Marie Apostoloff :  Je ne pense pas que ce soit une bonne chose, le simple fait de se poser la question prouve qu'il y a un problème. On vit dans une société qui différencie les gens au lieu de mettre en avant leurs points communs. Ainsi on nous met dans des petites boites regroupant les personnes qui pensent d'une manière similaire à la nôtre. La différence n'est plus ressentie comme une richesse mais comme quelque chose dont il faut se méfier.

A mon sens les expertes devraient faire partie des mêmes évènements que les hommes, et ce, le plus naturellement possible. J'avoue que l'une de mes ambitions secrètes est de gommer ce décalage. Je travaille aujourd'hui pour que demain, Hommes et Femmes soient perçus de la même manière et que plus aucune femme ne soit mise sur le banc de touche parce que le public attend par exemple...de la testostérone.

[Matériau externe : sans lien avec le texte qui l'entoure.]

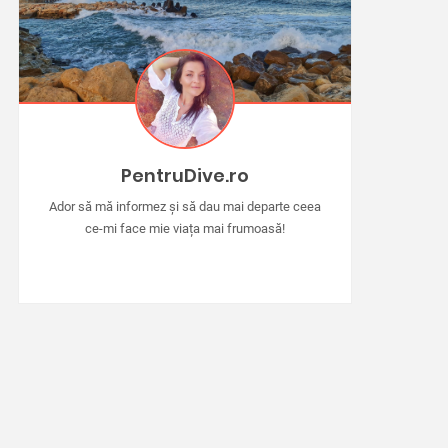
PentruDive.ro
Ador să mă informez și să dau mai departe ceea
ce-mi face mie viața mai frumoasă!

Aïki-kohaï : D'autres idées et initiatives nouvelles sont-elles à réfléchir pour amener les femmes à l'Aïkido ? Es-tu prête à t'impliquer pour cela ?

Marie Apostoloff : Plus de femmes sur le devant de la scène, plus de Uke féminin, plus de haut-gradées...
Mais comment faire évoluer les mentalités? Sans doute cela passera-t-il par l'évolution plus que par la révolution.